Die reinen Fallzahlen aus dem Herbst 2020 blieben bis zur Omikron-Welle unerreicht. Die breite Verfügbarkeit von Impfungen, die Großteils auch früh in Pflegeheimen verfügbar waren, dämpften die Zahl der Infektionen bis zur dahin effektiv.
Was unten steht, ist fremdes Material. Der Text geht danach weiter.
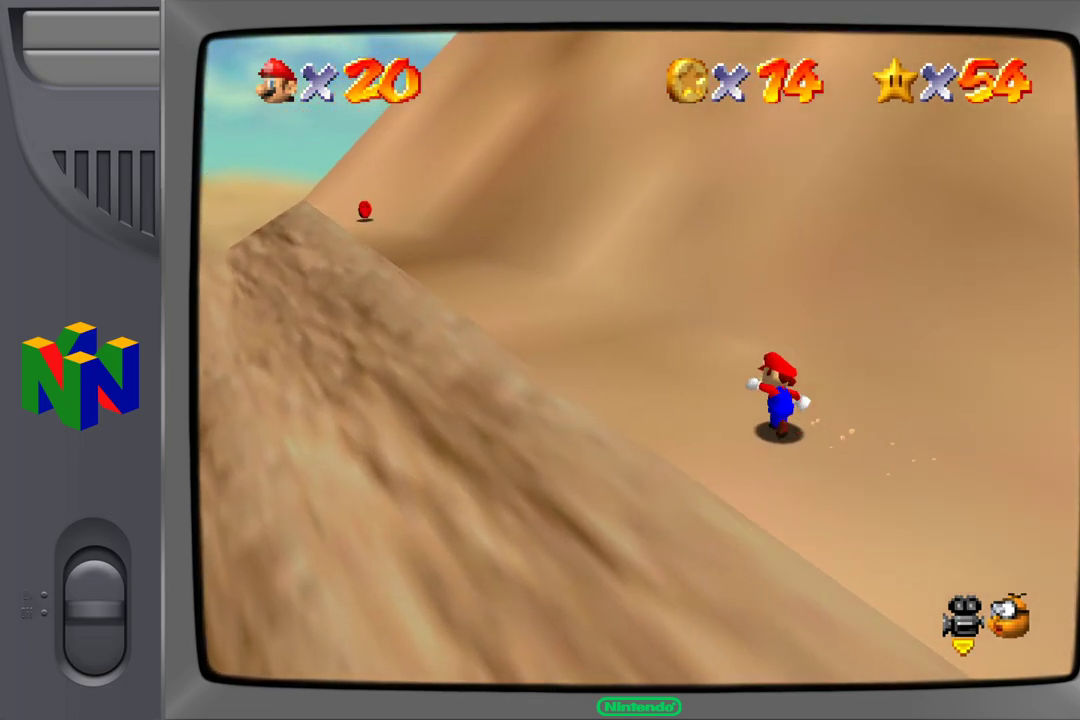
{"dt_ms": 500, "buttons": [], "left_stick": "up-left", "events": []}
Was wurde für den besseren Schutz getan?

Schon früh betonte die Politik, dass der Schutz der Älteren Priorität habe. Am 11. März 2020 zitierte die Presse Gesundheitsminister Anschober: Großeltern sollten vor Ansteckungen durch Kinder geschützt werden. Nur: besonders im Fall von Pflegeheimen ist nicht ganz klar, was der Gesundheitsminister in den ersten Monaten unternahm. Natürlich gab es die Kontaktbeschränkungen der ersten Welle, die auch in Alten- und Pflegeheimen galten. Aber ein Minister hat Werkzeuge wie Weisungen und Erlässe und kann auch Handlungsempfehlungen herausgeben. Was davon wurde also unternommen? Die Antwort aus dem Ministerium ist ernüchternd: abseits der Gesetze, die Besuchsbeschränkungen vorsahen, gab es im ersten Halbjahr der Pandemie nichts derartiges: „Zum Zeitpunkt Ihrer Anfrage (12.11.2020) bestehende Weisungen, Erlässe oder Handlungsempfehlungen konnten nicht gefunden werden.“ Auch im ruhigen Sommer 2020 wurden offenbar keine Notfallpläne erarbeitet.
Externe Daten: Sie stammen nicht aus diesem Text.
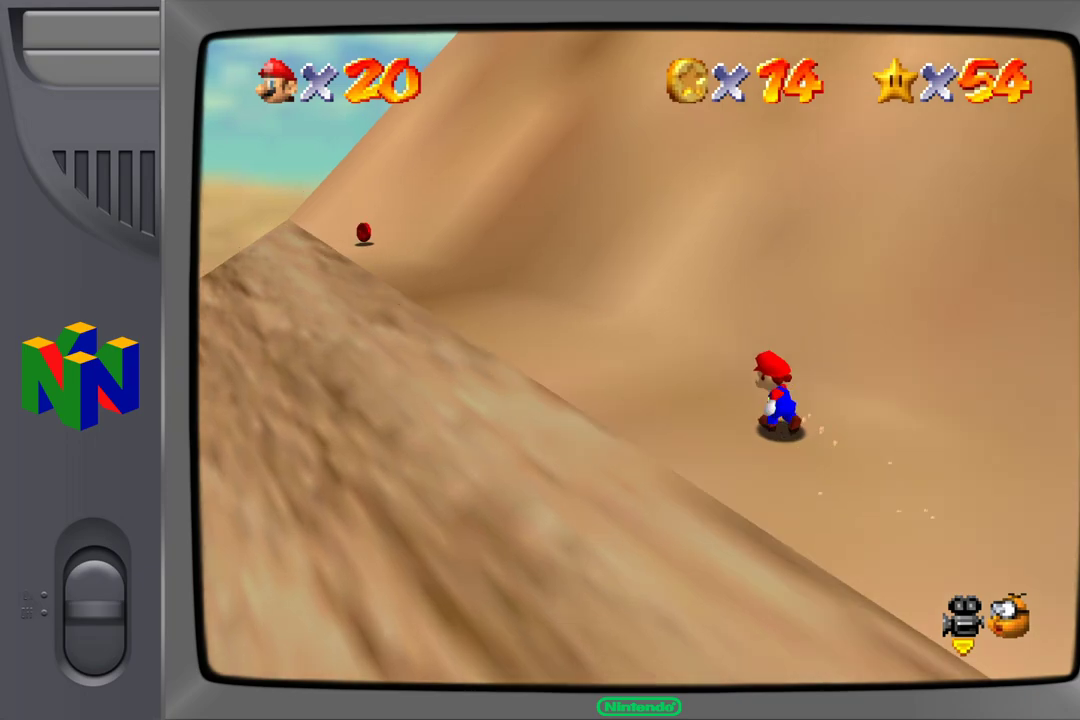
{"dt_ms": 500, "buttons": [], "left_stick": "left", "events": [[367, "left_stick", "left"]]}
Auch wie die Gesundheitsbehörden mit Fällen in Heimen und anderen Anstaltshaushalten umgehen hätte zentral geregelt werden können – etwa ob Bewohner je nach Covid-Status in unterschiedliche Stockwerke aufgeteilt werden sollten, oder wie die Quarantäne gehandhabt werden soll. Aber: „Weisungen, Erlässe oder schriftliche Handlungsanweisungen, die sich explizit mit dem Handling von Fällen [in Pflegeheimen, Altenheimen oder ähnlichen Haushalten] auseinandersetzen, konnten nicht gefunden werden.“

Diese Daten wurden im Mai übermittelt, die Aufarbeitung konnte aber erst jetzt abgeschlossen werden. Sie wurden eineinhalb Jahre nach meiner Anfrage „Schutz von Pflegeheimen: Weisungen, Taskforce-Diskussionen und Daten“ übermittelt, nachdem der ablehnende Bescheid des BMSGPK vom Bundesverwaltungsgericht zurückgewiesen wurde. Aktuellere Daten liegen mir nicht vor.